These Ads Are Genuinely Stupid
It Can’t Be Just Me…
I mean it. I really mean it.
It can’t be just me who watches the ads we’re force-fed nowadays and thinks: Who greenlit this garbage? Who seriously sits on a plush boardroom chair, watches one of these “quirky” or “relatable” monstrosities, and says, “Yes. This will convert to sales.
This will move people.” Because let’s be honest here it doesn’t.
No soul alive watches these new ads and goes, “Wow! I must absolutely buy this toothpaste because a guy in a llama costume screamed about it for 15 seconds on YouTube.”
Advertising used to mean something.
It used to have edge, wit, a message. It wasn’t just an attempt at virality or some watered-down focus-grouped nonsense trying to tick every demographic box. It was storytelling. It was a craft. It was vision backed by principles.
Bring me back to the golden era bring me back to Chiat/Day.
The Gold Standard: Chiat/Day and Apple
When people talk about advertising that sticks, that moves, that actually sells it’s impossible not to mention Chiat/Day and their revolutionary campaigns for Apple.
Yes, I’m an Apple fanboy. Proudly so. I don’t hide it. Why should I? The "1984" ad didn’t just sell a computer it declared a rebellion. The “Think Different” campaign didn’t shout; it whispered. It respected your intelligence. It reminded you that you weren’t just a consumer, you were part of something bigger.
Fast forward to July 2024, and Apple even now can still get it right.
Take their ad “Privacy on iPhone | Flock” 19,934,460 views and counting. And it deserves every click.
It didn’t rely on a meme. It didn’t jump on a YouTube trend. It took a real issue data privacy, surveillance, digital exploitation and explained it with clarity and style.
It showed how we’re being tracked, watched, sliced and diced into ad data like cattle. Then, it delivered a solution, not just a scare: your iPhone keeps that private.
Simple. Clear. Effective. Respectful. Linked below
Today’s Ads: A Race to the Bottom
Now contrast that with the sludge we get today.
Every second ad is either trying too hard to be funny, or so “inclusive” it forgets what it’s actually selling. It’s like marketers have completely forgotten their job is to sell a product, not to look trendy on Twitter for six hours.
We’ve dumbed everything down. Every product is a punchline, every ad a sketch show. There’s no narrative arc. No philosophy. No taste. Just visual vomit, loud colours, fake laughter, and a QR code slapped at the end.
What Happened to Respecting the Viewer?
You know what the best ads used to do?
They treated you like you were smart. Like you had discernment. Like you were capable of understanding nuance and meaning. They didn’t scream at you they invited you in.
What we’ve got now? It’s insulting. It’s like advertising has become just another branch of the short attention span economy.

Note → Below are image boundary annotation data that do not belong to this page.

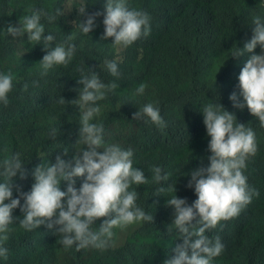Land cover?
Segmentation results:
<instances>
[{"label":"trees","instance_id":"obj_1","mask_svg":"<svg viewBox=\"0 0 264 264\" xmlns=\"http://www.w3.org/2000/svg\"><path fill=\"white\" fill-rule=\"evenodd\" d=\"M105 0H0V72L13 75V89L8 93L7 106L0 103V161L18 153L24 163L27 176L21 180L13 177V184L23 192H29L34 182L31 175L40 163L55 162L56 155L70 160L82 147L78 139L80 111L75 105L57 103L60 96L66 101L78 97L76 90L82 87L77 81L89 74L91 68L105 84L115 82L119 87L104 100L97 101L100 113L93 123L103 124L104 141L132 150L133 167L142 170L147 184L132 185L138 193L136 204L154 216L153 223L141 226L122 245L104 250L75 247L65 250L59 244V236L44 226L26 231L17 219L9 225L11 231L3 242L9 252L7 259L0 257V264H163L165 258L175 253L172 249L182 243L179 233L168 231L173 219V209L166 200L173 192L191 205L196 199L194 188L186 185L187 173L198 167H207L210 137L203 124V106L218 102L233 113L237 123L251 127L256 134L257 152L249 156L243 170L251 188L259 192L238 216L221 221L214 229L206 231L209 238L219 236L224 251L211 264H264V127L245 106L233 107L229 99L236 93L242 103L238 76L244 63L252 54H259V45L253 53L232 58L235 46L243 49L252 37V19L264 20V0H127L130 10L144 11L151 17V31L127 48L114 47L112 39H101ZM85 4L86 13L100 12L93 30L84 35L80 32L79 9ZM57 8L65 16L49 22L41 18L45 34L56 37L54 43L72 36L76 52L67 66L50 69L40 76L38 62L45 54L41 44L34 45L27 36L12 38L5 35L8 24H16L30 9H42L54 14ZM94 37L98 43L90 42ZM54 47V45H53ZM115 60L118 65L130 68L112 76L105 61ZM34 81L37 83L34 85ZM146 88L136 95L141 84ZM27 84V90L23 86ZM153 103L167 127L160 129L151 122L132 119L140 107ZM58 129L55 139L51 130ZM111 134H119L114 143ZM69 149L63 155L64 149ZM170 173L167 182H152L153 167ZM3 177H0V181ZM83 178H76L78 189ZM61 182V190H66ZM164 187V192H158ZM18 193L13 188V198ZM21 204L23 200L21 199ZM14 217H21L19 207ZM103 218L92 226L97 229ZM148 238V240H145ZM171 242L169 247L160 243ZM64 257H66L64 259ZM64 259V260H63Z\"/></svg>","mask_w":264,"mask_h":264},{"label":"clouds","instance_id":"obj_2","mask_svg":"<svg viewBox=\"0 0 264 264\" xmlns=\"http://www.w3.org/2000/svg\"><path fill=\"white\" fill-rule=\"evenodd\" d=\"M30 15H24L16 24H8L4 28L5 35L21 38L25 35L34 45L41 44L45 54L38 62L40 76L57 66H67L72 60L76 46L72 36L54 43L56 37L45 34L42 17L49 22L57 17L65 16V12L57 8L54 14L42 9H30ZM80 16H86L79 22L80 32L90 33L95 27L94 21L100 12L87 14L85 4L79 9ZM151 17L147 12L130 10L127 0H105L103 12L104 32L101 39H112V45L127 48L141 37H147L151 31ZM54 45V47H53ZM259 45L260 53L252 54L244 63L238 76V87L243 102H237L236 93L229 99L233 107H247L249 113L258 118L260 126L264 127V20L256 16L252 19V37L244 44L243 49L235 46L231 52L232 58H238L244 53H253ZM107 70L112 76L119 77L118 64L115 60L105 61ZM11 72H0V103L7 106L8 93L13 89ZM34 85L37 83L33 82ZM82 85L77 91L78 97L66 101L60 96L57 103L71 104L79 108L78 139L75 143L86 146L75 151L70 160H64L56 155L55 162L38 164L31 175L34 182L29 192H23L19 185L13 184V177L19 174L21 180L27 176L24 163L19 154H13L0 161V257L7 259L9 250L3 246L11 231L9 225L17 219L19 226L26 231L46 227L53 230V235L59 236V244L65 250L75 247L76 251L86 248L104 250L109 247L113 237V229L121 230L134 223H153L154 216L148 214L136 204L138 193L130 190L132 185L147 184L145 173L133 167L132 150L122 149L116 144H106L104 141L103 124L93 123L101 109L97 101L107 98L109 93L119 87L115 82L105 84L99 76L89 68V74L81 75L77 81ZM28 85L23 86L27 90ZM146 85L141 83L136 88V95H142ZM203 124L206 134L210 137L207 167H198L187 173L190 176L186 187L194 188L197 199L189 205L186 199L175 195L174 185L167 190L174 193L166 200V206L173 209V219L168 228L179 233L182 243L172 249L175 253L163 264H211L212 260L224 251V244L217 235L209 238L205 233L214 229L219 222L227 221L251 203L259 192L251 188L243 170L247 167L249 156L257 152L256 134L251 127L237 123L233 113L225 110L218 102H209L203 106ZM135 121L151 122L160 129L167 127L160 115V109L153 103H147L133 113ZM58 129L51 130L55 139ZM102 149V151H98ZM69 149L62 151L68 154ZM152 182L161 184L167 182L170 173H163L159 166L151 169ZM76 178H83L80 187L74 185ZM66 182V190H61V182ZM18 193L13 198V188ZM160 187L157 191L164 192ZM21 199L23 204H21ZM21 217H14L13 210L18 208ZM103 218L97 229L95 222Z\"/></svg>","mask_w":264,"mask_h":264},{"label":"rangeland","instance_id":"obj_3","mask_svg":"<svg viewBox=\"0 0 264 264\" xmlns=\"http://www.w3.org/2000/svg\"><path fill=\"white\" fill-rule=\"evenodd\" d=\"M90 42H95V43H98V39L95 40L94 37H91L89 39ZM118 70L119 72L121 71H129L130 68L128 67H125V66H122V65H118ZM119 134H111V139L114 143H118L120 141V138L118 137ZM107 144V142H105ZM98 151H102V149H98ZM142 222L141 223H134L130 226H128L127 228L121 230L119 228H114L112 231L114 233L113 237L111 238V241H110V246L112 247H117V246H120L122 244H124L128 239L129 237L141 226ZM145 240H148V238H145ZM163 247H169L170 245H172L171 242H163V243H160ZM66 257H64L65 259ZM63 259V260H64ZM167 259V257L165 258V260Z\"/></svg>","mask_w":264,"mask_h":264}]
</instances>
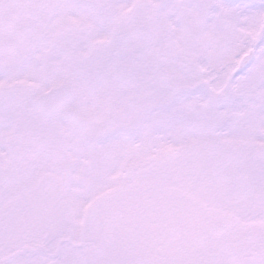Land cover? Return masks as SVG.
I'll return each instance as SVG.
<instances>
[{
  "label": "snow or ice",
  "instance_id": "snow-or-ice-1",
  "mask_svg": "<svg viewBox=\"0 0 264 264\" xmlns=\"http://www.w3.org/2000/svg\"><path fill=\"white\" fill-rule=\"evenodd\" d=\"M0 264H264V0H0Z\"/></svg>",
  "mask_w": 264,
  "mask_h": 264
}]
</instances>
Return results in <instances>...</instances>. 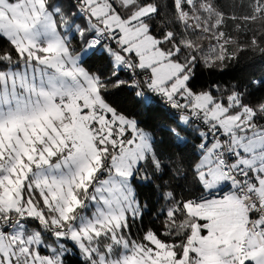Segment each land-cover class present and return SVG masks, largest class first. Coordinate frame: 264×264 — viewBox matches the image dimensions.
Wrapping results in <instances>:
<instances>
[{"label":"snow or ice","instance_id":"snow-or-ice-1","mask_svg":"<svg viewBox=\"0 0 264 264\" xmlns=\"http://www.w3.org/2000/svg\"><path fill=\"white\" fill-rule=\"evenodd\" d=\"M239 6L0 0V264H264V77L193 85L264 55Z\"/></svg>","mask_w":264,"mask_h":264},{"label":"trees","instance_id":"trees-1","mask_svg":"<svg viewBox=\"0 0 264 264\" xmlns=\"http://www.w3.org/2000/svg\"><path fill=\"white\" fill-rule=\"evenodd\" d=\"M161 8V19L167 23L169 19H173L170 13H168V5L171 3V0H154ZM218 9L226 14V16L232 12H235L236 15L242 16L245 13L244 9H241L239 6V0H216ZM215 18L216 12L212 13ZM238 22V21H237ZM233 21H228V28H231ZM170 26V25H169ZM159 30V28H157ZM205 48H207L209 41L203 40L200 41ZM95 67H101V63L97 62ZM264 77V55H261L259 50L252 51L246 50L239 52L237 58L234 60H229L225 62L223 67H214L212 69H207L204 67L197 68L196 78L193 81L194 87L199 91L201 88L207 90L209 86L215 88L218 86L221 90L228 89L232 86H241L245 85L255 79ZM123 78V77H122ZM251 90V89H249ZM259 95V93H256ZM114 101L123 107L126 111H139L135 108L130 99L126 97L125 94H120L117 97L113 98ZM167 109V111H165ZM174 112L173 109L163 107L159 105L157 110L150 115L147 123L149 125L160 124L162 123V117L168 113ZM143 120V117H141ZM157 140L161 139L159 132L157 133ZM159 151L163 153L174 154V149L169 148L165 143L160 145ZM190 159V154L189 157ZM165 164H170L168 160L164 161ZM166 181H156L153 180V186L155 187L158 183H163ZM136 229H133V234H135Z\"/></svg>","mask_w":264,"mask_h":264},{"label":"built area","instance_id":"built-area-1","mask_svg":"<svg viewBox=\"0 0 264 264\" xmlns=\"http://www.w3.org/2000/svg\"><path fill=\"white\" fill-rule=\"evenodd\" d=\"M160 105L163 106V107H167L168 108V106L162 100L160 101Z\"/></svg>","mask_w":264,"mask_h":264}]
</instances>
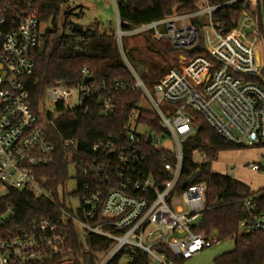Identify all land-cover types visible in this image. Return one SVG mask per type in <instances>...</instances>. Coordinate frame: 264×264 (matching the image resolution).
I'll list each match as a JSON object with an SVG mask.
<instances>
[{
  "label": "built area",
  "instance_id": "1",
  "mask_svg": "<svg viewBox=\"0 0 264 264\" xmlns=\"http://www.w3.org/2000/svg\"><path fill=\"white\" fill-rule=\"evenodd\" d=\"M103 1L113 2L117 11L115 0ZM240 1L250 10L229 32L213 22L212 12L219 5L207 0L196 11L127 28L117 12V43L134 78L133 88L140 90L141 96L121 104L129 110L123 142L100 140L89 157L74 161L77 202L67 206L60 191L61 205L54 189L43 185L45 177L39 170L55 155L46 135L51 121L32 110L23 83L35 68L32 52L40 41L39 13L31 0H0V264H63L78 249L89 252L90 235L112 242L98 264H107L119 253L127 259L130 250L146 256L149 264H174L167 251L185 260L220 242L217 234L207 235L202 230L205 181H196L199 176L182 189L177 186L184 143L195 133L190 110L203 115L228 141L244 146L264 143V86L249 79L264 76L256 47L260 40L264 42V0ZM202 18L200 34L193 21ZM143 33L187 50H194L201 38L208 55H181L182 66L172 68L150 87L138 77L123 51L125 35ZM82 73L90 76L86 68ZM74 89L77 103L68 106ZM45 98L74 113L83 106L87 110V102L93 98L105 115L113 113L117 105L111 96L99 95V85L93 80L79 85L60 82L46 89ZM143 102L152 108L144 107ZM148 111L157 115L163 133L140 122V115ZM163 139H168L172 148L165 146ZM64 145L76 147L77 143L68 139ZM158 151H162L159 160L169 176L163 180L147 169L148 156ZM192 158L206 160L198 150H193ZM250 168L259 166L251 164ZM11 191L29 193L52 210L40 218L20 219L15 205L5 202ZM69 225L77 230V246L69 243ZM240 229L264 231V199L244 201Z\"/></svg>",
  "mask_w": 264,
  "mask_h": 264
},
{
  "label": "trees",
  "instance_id": "2",
  "mask_svg": "<svg viewBox=\"0 0 264 264\" xmlns=\"http://www.w3.org/2000/svg\"><path fill=\"white\" fill-rule=\"evenodd\" d=\"M205 0H120L117 12L123 27L139 25L162 19L174 13L185 14L198 10ZM210 5H219L212 12V20L222 24L225 32L233 30L243 13L250 10L245 2L240 0H207ZM38 10L40 19V41L32 52L35 62L33 73L23 78V83L29 92V103L32 110L40 115V106L48 87L66 81L69 85L83 83V69H87L92 80L99 85V95L111 96L117 104L113 113L105 115L97 99L87 102L89 108L80 107L74 112L65 110L63 105H56L55 114H46L51 121L46 129L48 140L54 145V160L43 166L39 173L45 177L43 185L53 188L55 199L59 205V187L68 178L70 161H78L89 157L92 146L100 141L123 142L125 125L129 110L122 109L121 104L136 100L141 91L133 88L134 78L127 67L117 43L114 26L103 27L96 22L92 27L82 31L73 29L70 20L72 16L82 18L83 11L74 13V9H63L67 0H31ZM204 19L193 22L201 34ZM128 23L125 24V23ZM146 42L152 45L151 39ZM169 52H179L181 55H208L202 39L194 50L177 49L171 43L167 46ZM123 51L129 61L128 53L123 44ZM130 63V61H129ZM131 64V63H130ZM173 66L165 65L158 68L156 76L149 82L153 87L164 77ZM251 81L264 86V76H252ZM122 82L121 86H116ZM195 133L189 136L183 146V166L177 190L184 188L196 172L200 177L196 181L206 183V208L202 213V230L207 234H217L221 240L234 237V248L214 258V264H264V231L246 232L240 229V220L244 211V201L247 198L264 199V187L253 191L246 183L228 175L214 172L212 163L222 151L237 150L246 146L228 141L218 134L207 120L196 111H191ZM140 122L152 131L163 133L159 118L148 111L140 115ZM73 139L75 146H65V140ZM264 145V143L257 144ZM193 150L205 155L206 160L196 162L192 158ZM162 151L150 154L147 158V169L160 180L169 178L159 160ZM79 182L81 177L79 176ZM5 202L15 205L20 219L24 217L46 216L52 208L32 195L20 191H11ZM69 243H77V230L73 225L67 228ZM89 252L79 249L70 255L63 264H98L112 246L110 240L96 235H90L87 242ZM79 248V247H78ZM174 264H181L184 259L174 257ZM122 253L117 254L107 264H149L146 256L138 251H129L126 262H122Z\"/></svg>",
  "mask_w": 264,
  "mask_h": 264
},
{
  "label": "rangeland",
  "instance_id": "3",
  "mask_svg": "<svg viewBox=\"0 0 264 264\" xmlns=\"http://www.w3.org/2000/svg\"><path fill=\"white\" fill-rule=\"evenodd\" d=\"M115 1L118 3L120 0ZM63 9H74V13L83 11L82 18L77 19L72 16L70 20L84 29L92 27L96 22H99L105 28H111L117 22V11L113 2L67 0ZM148 37L151 39L152 45H148L146 42ZM169 43L171 42L168 39L156 40L152 38L150 33H143L138 36L125 35L123 37V44L128 53L131 66L146 85H149V82L156 76L158 68L165 65H171L173 68L182 66L183 61L179 58V52H169L167 50ZM256 47L261 53L262 65H264V42L260 40ZM76 95L77 90L74 89L73 96L69 98V103H67L68 106L77 103ZM142 105L148 109L152 108L147 102H143ZM55 109V102L45 98L41 103L40 113L45 117L48 113L55 114ZM162 143L172 148V144L168 139H163ZM251 164H256L259 169H251ZM212 170L238 179L249 185L253 191H256L264 187V145H252L237 150L222 151L219 153L217 160L212 163ZM77 175L76 164L74 161H70L68 178L59 187L62 198L65 197L67 206L77 202L74 200V193L78 189ZM178 203H181V201ZM234 243V237L220 240L212 247L203 249L191 258L185 259L181 264H214V258L231 251L234 248ZM122 262H126V259H122Z\"/></svg>",
  "mask_w": 264,
  "mask_h": 264
},
{
  "label": "water",
  "instance_id": "4",
  "mask_svg": "<svg viewBox=\"0 0 264 264\" xmlns=\"http://www.w3.org/2000/svg\"><path fill=\"white\" fill-rule=\"evenodd\" d=\"M245 7H247V5H245ZM73 29L76 30V31H82L83 28L77 24V23H74L73 24ZM1 66V65H0ZM92 80V77L91 76H86L84 77V82H89ZM68 83L66 81H62V85H67ZM151 140V136L149 135L148 137V142H150ZM200 176V172H196L195 174L192 175V177L190 178V182H193L196 178H198Z\"/></svg>",
  "mask_w": 264,
  "mask_h": 264
}]
</instances>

Make it louder, faster, and more chaotic maybe someone will click. But will they buy? Will they care? Will they remember?
No. Because no one remembers what feels like a cheap joke.
The Bottom Line
It’s not just about selling anymore it’s about soul. It’s about storytelling. And in an era where every company wants your time, your data, and your money, the least they could do is earn it with dignity and intelligence.
So to all the marketing execs out there:
If you want me to care, if you want me to buy, then give me ads that are more than noise.
Bring back the craft.
Bring back the substance.
And for heaven’s sake, bring back ads that actually respect the viewer.
Apple’s still doing it. Why can’t the rest of you?